When using those functions and passing along the expression into parse_query_condition(), I get the following errors, even without using a variable for my value. Likely I am missing something.
AB = str2lang("A-Count > 60000")
qc <- parse_query_condition(AB, use_int64 = TRUE,arr)
Error in .makeExpr(e, debug) : Unexpected symbol in expression: AB
qc <- parse_query_condition(str2lang("A-Count > 60000"), use_int64 = TRUE,arr)
Error in .makeExpr(e, debug) :
Unexpected token in expression: str2lang("A-Count > 60000")

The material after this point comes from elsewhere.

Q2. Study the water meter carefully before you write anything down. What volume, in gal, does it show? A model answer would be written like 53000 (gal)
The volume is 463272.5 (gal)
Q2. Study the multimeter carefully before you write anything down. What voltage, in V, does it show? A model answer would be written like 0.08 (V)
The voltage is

Below is a full example running on my standard example data set from the palmerpenguins package (written with one call to fromDataFrame(), no extra options). It contains the critically important step of calling the str2lang which I had omitted. I will add something like this to the docs.
library(tiledb)
uri <- "/tmp/tiledb/penguins"
# as needed: fromDataFrame(palmerpenguins::penguins, uri)
arr <- tiledb_array(uri)
cols <- c("bill_length_mm", "bill_depth_mm", "flipper_length_mm", "body_mass_g")
set.seed(42) # reproduce
col <- sample(cols, 1)
txt <- paste(col, "> 50") # arbitrary, replaced by your shiny app
cat("Setting '", txt, "'\n", sep="")
parsed <- do.call(what = parse_query_condition, args = list(expr = str2lang(txt), ta = arr))

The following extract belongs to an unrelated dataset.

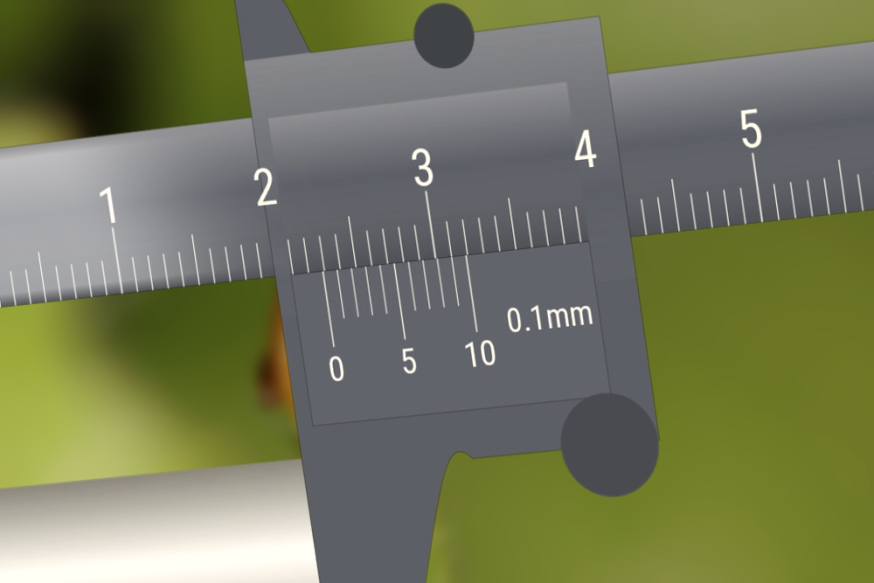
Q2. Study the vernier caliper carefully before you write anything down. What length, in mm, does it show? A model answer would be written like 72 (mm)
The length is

arr2 <- tiledb_array(uri, return_as="data.table", query_condition=parsed)[]
summary(arr2[,4:7])
When I run this I get
> summary(arr2[,4:7])
bill_length_mm bill_depth_mm flipper_length_mm body_mass_g
Min. :50.1 Min. :14.2 Min. :181 Min. :3250
1st Qu.:50.6 1st Qu.:16.0 1st Qu.:198 1st Qu.:3775
Median :51.3 Median :18.1 Median :206 Median :4375
Mean :51.9 Mean :17.8 Mean :210 Mean :4579
3rd Qu.:52.2 3rd Qu.:19.2 3rd Qu.:223 3rd Qu.:5500
Max. :59.6 Max. :20.8 Max. :231 Max. :6050
> cat("Setting '", txt, "'\n", sep="")
Setting 'bill_length_mm > 50'
>
showing the 'larger than 50' condition held on the (randomly) picked column 'bill_length_mm'.
Thank you so much. I just used your example and was able to successfully get it to work.
Perfect! I will leave the issue open to ensure I add the conversion at the package level -- may as well make it work from a character variable.